Das Thema steht aber nicht nur bei Großunternehmen auf der Agenda, sondern auch bei kleinen und mittelständischen Betrieben. Exemplarisch nannte Rieder die Firmen RMZ in Erbendorf, IGZ in Falkenberg und speed4trade in Altenstadt/WN. Selbst bei alteingesessenen Familienbetrieben habe die Digitalisierung Einzug gehalten und zu Umsatzsteigerungen geführt. Die Wirtschaftsvertreter machten bewusst, dass in Zeiten des Fachkräftemangels die Schaffung neuer Berufsfelder notwendig ist. Für diese sei aber oftmals eine höhere Qualifikation notwendig. Die größte Gefahr der Digitalisierung ist laut Rieder die Datensicherheit. Unternehmensprozesse werden sichtbarer und sind vor Hackerangriffen nie komplett geschützt.
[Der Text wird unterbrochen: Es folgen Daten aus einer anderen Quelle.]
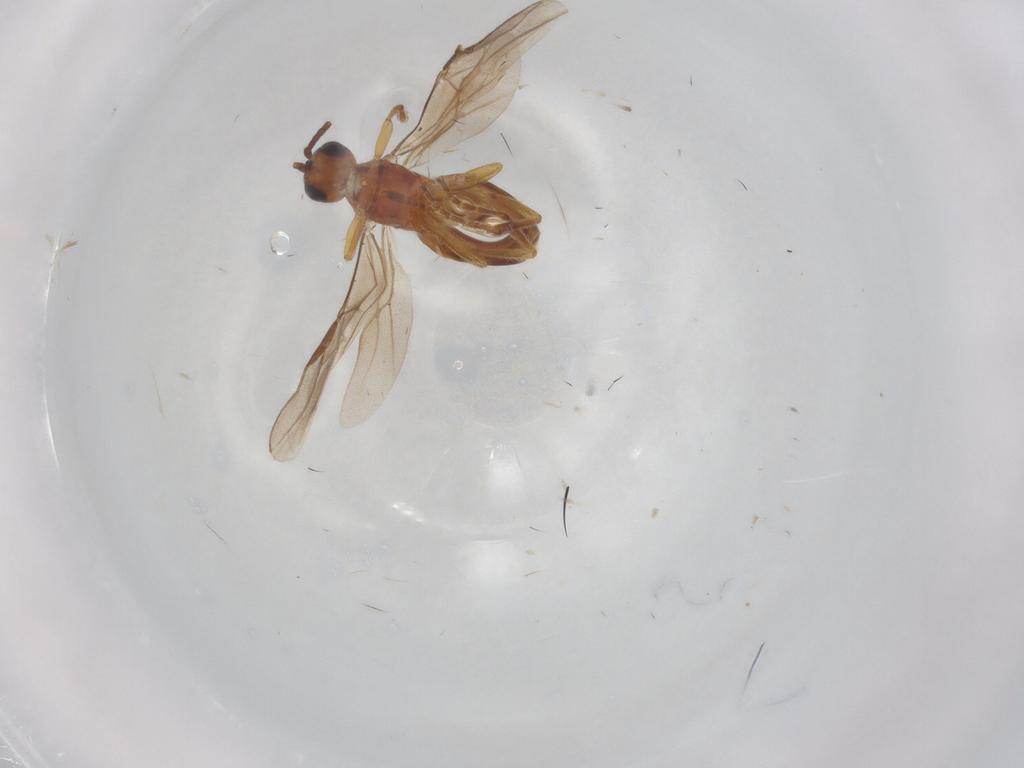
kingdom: Animalia
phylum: Arthropoda
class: Insecta
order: Hymenoptera
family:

Helmut Hör vom Wirtschaftbeirat Bayern erinnerte, dass in der Nordoberpfalz rund 15 000 Arbeitsplätze im Bereich der Automatisierung mittlerweile gebunden sind, was für ganz Deutschland eine Art Vorbildfunktion habe. Florian Rieder regte abschließend an, die Angebote der OTH im Technologien-Transfer zu nutzen. Auch können staatliche Hilfen Unterstützung bieten, so der geplante Digitalbonus oder die digitalen Gründerzentren des Bayerischen Wirtschaftsministeriums.